En suma, todo da la impresión de que el presidente de la república es un pobre tipo víctima de la mala voluntad de todos. Pobre. A mí me da lástima. No por él. Sino por el lustro perdido.
Pero sería indebido cargar sobre los hombros del actual mandatario la responsabilidad del estado general de la política, no solo en Uruguay, no solo en el Mercosur, sino podríamos decir en el mundo entero, mundo en el que vale más el atuendo, que lo que propone hacer el postulante a gobernar. ¿O acaso no es muestra suficiente de este deterioro la entrada al Palacio del Eliseo de la modelo y cantante Carla Bruni?

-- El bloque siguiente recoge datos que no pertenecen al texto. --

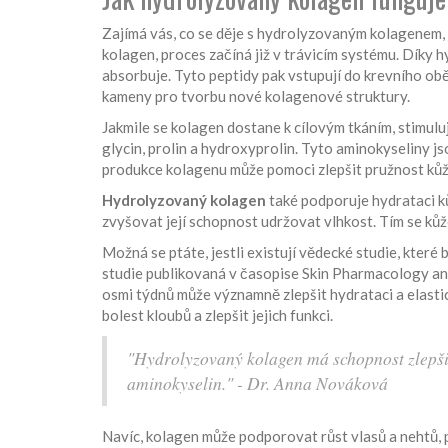
Zajímá vás, co se děje s hydrolyzovaným kolagenem,
kolagen, proces začíná již v trávicím systému. Díky 
absorbuje. Tyto peptidy pak vstupují do krevního obě
kameny pro tvorbu nové kolagenové struktury.
Jakmile se kolagen dostane k cílovým tkáním, stimulu
glycin, prolin a hydroxyprolin. Tyto aminokyseliny 
produkce kolagenu může pomoci zlepšit pružnost kůže
Hydrolyzovaný kolagen
také podporuje hydrataci ků
zvyšovat její schopnost udržovat vlhkost. Tím se kůže
Možná se ptáte, jestli existují vědecké studie, které
studie publikovaná v časopise Skin Pharmacology an
osmi týdnů může významně zlepšit hydrataci a elastici
bolest kloubů a zlepšit jejich funkci.
"Hydrolyzovaný kolagen má schopnost zlepšit
aminokyselin." - Dr. Anna Nováková
Navíc, kolagen může podporovat růst vlasů a nehtů, 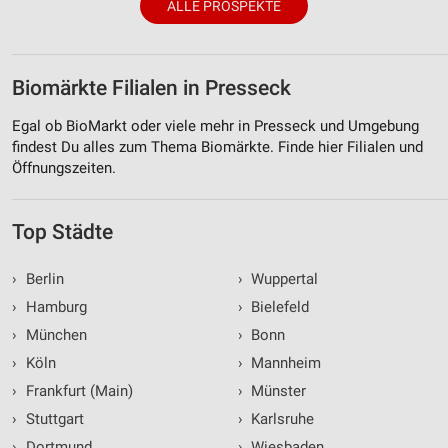
ALLE PROSPEKTE
Biomärkte Filialen in Presseck
Egal ob BioMarkt oder viele mehr in Presseck und Umgebung
findest Du alles zum Thema Biomärkte. Finde hier Filialen und
Öffnungszeiten.
Top Städte
›
Berlin
›
Wuppertal
›
Hamburg
›
Bielefeld
›
München
›
Bonn
›
Köln
›
Mannheim
›
Frankfurt (Main)
›
Münster
›
Stuttgart
›
Karlsruhe
›
Dortmund
›
Wiesbaden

Ni siquiera un país que podía presumir de tener una tradición política intelectual y de discusión de ideas, ha podido evitar la frivolidad que impera en el globo.
Posiblemente queriendo ir en contra de esa frivolidad, el Sr. Mujica buscó trasgredir los estereotipos del gobernante tipo y decidió no usar corbatas, usar zapatos zaparrastrosos o no cortarse las uñas de los pies antes de mostrarlas. Ese pretendido intento de desafiar las formas, hubiera sido loable si hubiera estado lleno de contenido, si en lugar del gobernantes típico hubiéramos tenido un tipo desprolijo, tal vez, pero al menos capaz.
Marchionne no usa corbata, pero es Marchionne.
Y así, casi sin quererlo pero con todas las intenciones, llegamos a la situación actual del mapa político francés.
Publica Diario El País deEspaña lo siguiente:
El partido Socialista francés (PS) ha ganado la segunda vuelta de las elecciones cantonales, celebradas este domingo, con un 36,3% de los votos, según datos oficiales, aún provisionales. La Unión por un Movimiento Popular (UMP), la formación de centro derecha de Nicolas Sarkozy, con 19,7% se queda en un segundo lugar. El ultraderechista Frente Nacional, con un 11,3% alcanza la tercera posición y se instala definitivamente en la vida política francesa a 13 meses de las cruciales elecciones generales. Además, este porcentaje es algo engañoso: al tratarse de una segunda vuelta, esta formación ultraderechista sólo se presentaba en uno de cada cuatro cantones en liza. Es decir, su proyección de voto, a nivel estatal, es, muy probablemente, más amplia. Un dato importante es una abstención récord del 54%, que se explica (…) según los analistas, al desengaño y al hartazgo de los franceses respecto de su clase política.
(el destacado es mio).
No es Francia una isla aislada de los procesos que se llevan a cabo en el resto del mundo, sino que por estos momentos, al estar viviendo las instancias donde se le toma la temperatura al espectro político del país, es el ejemplo más fresco.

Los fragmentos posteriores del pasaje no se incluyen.